Getting into college is more competitive now than ever, especially if a student wants to stay in California, so getting the best grades and highest test scores is a necessary and a stressful must.
But, imagine doing school work while also having sports practice everyday after school, like all student-athletes must do. Not all students understand and have experienced the skill it takes to be a student-athlete; going to school, having practice, keeping grades up, and having a social life can be difficult to juggle as a teenager.
Although having to balance school and sports is not the easiest thing, many student-athletes push through because of the passion they have and goals of playing in college. While not all have plans of playing their sport collegiately, here at San Clemente High School, a large portion of our past student-athletes have gone on to play in college and even professionally.
The current senior class already has multiple athlete commits, and a large portion are Division I. Playing a sport in college is many student’s ticket to a prestigious university; but being a collegiate athlete is a different realm than high school sports.

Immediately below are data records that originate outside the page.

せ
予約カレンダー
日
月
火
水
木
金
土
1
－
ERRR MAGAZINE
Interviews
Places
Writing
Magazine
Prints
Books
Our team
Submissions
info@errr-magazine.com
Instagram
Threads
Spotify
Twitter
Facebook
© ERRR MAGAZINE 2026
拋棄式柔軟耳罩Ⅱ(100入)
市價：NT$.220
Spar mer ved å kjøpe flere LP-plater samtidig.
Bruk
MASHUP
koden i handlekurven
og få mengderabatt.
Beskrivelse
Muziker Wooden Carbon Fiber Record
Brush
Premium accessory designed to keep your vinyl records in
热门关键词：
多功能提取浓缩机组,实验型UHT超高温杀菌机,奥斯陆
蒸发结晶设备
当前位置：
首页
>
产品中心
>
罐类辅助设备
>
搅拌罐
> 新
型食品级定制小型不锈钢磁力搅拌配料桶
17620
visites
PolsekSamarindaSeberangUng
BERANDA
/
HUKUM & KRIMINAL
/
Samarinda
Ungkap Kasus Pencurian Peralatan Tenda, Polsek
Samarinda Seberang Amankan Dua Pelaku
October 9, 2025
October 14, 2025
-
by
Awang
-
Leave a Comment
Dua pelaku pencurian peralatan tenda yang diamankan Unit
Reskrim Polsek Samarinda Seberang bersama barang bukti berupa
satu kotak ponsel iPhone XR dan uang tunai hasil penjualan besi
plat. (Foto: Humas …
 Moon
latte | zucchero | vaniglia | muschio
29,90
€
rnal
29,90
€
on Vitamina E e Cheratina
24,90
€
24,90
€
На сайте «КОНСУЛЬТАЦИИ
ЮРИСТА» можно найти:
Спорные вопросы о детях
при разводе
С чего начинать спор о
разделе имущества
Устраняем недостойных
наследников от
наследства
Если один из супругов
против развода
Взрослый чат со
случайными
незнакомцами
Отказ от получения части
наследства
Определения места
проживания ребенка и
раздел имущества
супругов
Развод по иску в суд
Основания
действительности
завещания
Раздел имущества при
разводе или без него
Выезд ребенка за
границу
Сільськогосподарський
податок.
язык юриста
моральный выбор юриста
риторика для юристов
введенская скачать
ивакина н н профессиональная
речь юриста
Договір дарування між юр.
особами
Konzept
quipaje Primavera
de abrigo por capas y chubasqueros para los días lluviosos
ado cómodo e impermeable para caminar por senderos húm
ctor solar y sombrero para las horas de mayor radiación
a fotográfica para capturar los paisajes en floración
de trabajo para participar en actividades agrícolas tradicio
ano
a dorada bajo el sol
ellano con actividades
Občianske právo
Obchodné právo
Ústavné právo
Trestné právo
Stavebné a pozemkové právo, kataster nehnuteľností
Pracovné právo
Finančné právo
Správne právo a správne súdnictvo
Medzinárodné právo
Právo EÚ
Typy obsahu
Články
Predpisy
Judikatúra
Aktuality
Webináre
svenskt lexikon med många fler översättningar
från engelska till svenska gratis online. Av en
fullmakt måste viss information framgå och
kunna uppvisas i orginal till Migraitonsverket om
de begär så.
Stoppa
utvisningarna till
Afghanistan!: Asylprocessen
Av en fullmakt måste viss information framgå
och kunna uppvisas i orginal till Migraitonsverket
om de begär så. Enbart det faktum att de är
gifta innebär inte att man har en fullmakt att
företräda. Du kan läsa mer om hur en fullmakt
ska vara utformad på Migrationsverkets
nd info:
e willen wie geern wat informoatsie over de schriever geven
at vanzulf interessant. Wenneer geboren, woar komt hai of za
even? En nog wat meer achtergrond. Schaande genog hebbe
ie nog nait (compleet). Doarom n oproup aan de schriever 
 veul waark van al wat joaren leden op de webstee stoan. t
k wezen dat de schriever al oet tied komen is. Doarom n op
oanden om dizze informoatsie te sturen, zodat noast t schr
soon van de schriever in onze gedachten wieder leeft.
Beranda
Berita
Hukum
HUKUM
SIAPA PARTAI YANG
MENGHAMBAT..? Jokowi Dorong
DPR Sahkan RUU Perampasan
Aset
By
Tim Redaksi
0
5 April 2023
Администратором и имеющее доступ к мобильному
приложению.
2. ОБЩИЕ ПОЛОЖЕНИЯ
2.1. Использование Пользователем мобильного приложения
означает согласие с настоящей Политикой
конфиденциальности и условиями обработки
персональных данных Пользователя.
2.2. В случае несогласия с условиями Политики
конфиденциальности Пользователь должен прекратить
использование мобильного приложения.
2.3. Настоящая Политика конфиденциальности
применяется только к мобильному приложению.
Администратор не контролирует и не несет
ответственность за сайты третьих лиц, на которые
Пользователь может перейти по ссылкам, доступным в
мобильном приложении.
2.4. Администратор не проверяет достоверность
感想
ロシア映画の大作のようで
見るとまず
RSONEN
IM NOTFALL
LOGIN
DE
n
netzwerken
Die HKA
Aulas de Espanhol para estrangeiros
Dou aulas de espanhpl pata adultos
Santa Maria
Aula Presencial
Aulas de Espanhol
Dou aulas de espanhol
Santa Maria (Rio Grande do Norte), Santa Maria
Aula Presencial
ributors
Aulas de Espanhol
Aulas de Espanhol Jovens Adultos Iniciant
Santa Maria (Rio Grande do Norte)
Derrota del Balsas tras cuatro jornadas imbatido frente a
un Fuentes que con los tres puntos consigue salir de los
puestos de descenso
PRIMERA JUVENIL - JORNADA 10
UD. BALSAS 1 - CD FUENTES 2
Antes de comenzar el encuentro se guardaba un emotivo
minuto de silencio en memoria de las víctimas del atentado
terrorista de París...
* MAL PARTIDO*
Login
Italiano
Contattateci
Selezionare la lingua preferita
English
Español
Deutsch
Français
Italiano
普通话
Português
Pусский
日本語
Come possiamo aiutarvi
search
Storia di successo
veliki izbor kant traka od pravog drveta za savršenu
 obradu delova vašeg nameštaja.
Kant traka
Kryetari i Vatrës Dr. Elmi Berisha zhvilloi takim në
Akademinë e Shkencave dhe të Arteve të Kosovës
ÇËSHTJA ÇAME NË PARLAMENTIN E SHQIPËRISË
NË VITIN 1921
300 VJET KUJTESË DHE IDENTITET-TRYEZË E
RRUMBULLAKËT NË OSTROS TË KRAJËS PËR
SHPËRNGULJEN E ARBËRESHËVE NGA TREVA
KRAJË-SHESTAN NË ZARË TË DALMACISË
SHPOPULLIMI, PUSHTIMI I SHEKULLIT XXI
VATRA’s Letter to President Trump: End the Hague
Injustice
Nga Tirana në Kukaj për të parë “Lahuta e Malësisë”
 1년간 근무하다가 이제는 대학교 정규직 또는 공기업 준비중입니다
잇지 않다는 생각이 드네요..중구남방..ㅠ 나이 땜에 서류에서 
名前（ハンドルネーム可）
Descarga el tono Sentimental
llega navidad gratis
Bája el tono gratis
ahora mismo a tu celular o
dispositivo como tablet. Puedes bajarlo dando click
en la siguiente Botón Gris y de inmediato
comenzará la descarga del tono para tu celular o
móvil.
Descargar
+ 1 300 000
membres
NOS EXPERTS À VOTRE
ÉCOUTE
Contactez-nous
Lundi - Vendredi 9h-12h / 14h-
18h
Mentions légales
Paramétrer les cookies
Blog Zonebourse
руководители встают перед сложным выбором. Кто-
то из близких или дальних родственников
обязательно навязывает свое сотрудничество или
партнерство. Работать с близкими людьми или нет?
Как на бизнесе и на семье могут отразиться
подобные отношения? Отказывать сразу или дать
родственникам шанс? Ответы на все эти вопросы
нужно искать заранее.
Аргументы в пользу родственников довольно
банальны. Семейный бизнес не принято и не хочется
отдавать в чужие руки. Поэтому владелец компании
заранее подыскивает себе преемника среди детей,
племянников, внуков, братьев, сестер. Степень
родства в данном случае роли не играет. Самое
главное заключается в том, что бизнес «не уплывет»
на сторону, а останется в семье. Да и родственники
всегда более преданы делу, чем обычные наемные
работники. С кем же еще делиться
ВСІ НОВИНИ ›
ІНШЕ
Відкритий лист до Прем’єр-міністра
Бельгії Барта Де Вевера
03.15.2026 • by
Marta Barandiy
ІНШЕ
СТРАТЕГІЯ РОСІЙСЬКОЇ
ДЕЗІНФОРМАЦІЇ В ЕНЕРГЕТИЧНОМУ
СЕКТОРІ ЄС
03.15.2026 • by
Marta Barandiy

“Being an athlete in high school helped teach me time management, but college is much more intense on all fronts: academically, athletically, and socially” said former SCHS student Haley Farnsworth, who is now a diver at Stanford.
When Farnsworth was asked what are the pros and cons of diving at Stanford, she said, “The pros are being forced to exercise daily keeps me in the best shape and it also looks good on a resume. The cons are always being tired and having to plan your classes around the practice schedule.”
Farnsworth has been diving for 11 years and is starting her 12th season this year as a junior in college. While the inevitable stress of being a student-athlete may be hard for many teenagers, there are many benefits of balancing school and sports. Not only does it help with college admittance, it also creates great life skills.
“The best lesson being a collegiate athlete has taught me is how to work productively with others and how to push through when things get really tough,” Farnsworth said. “The good outweighs the bad.”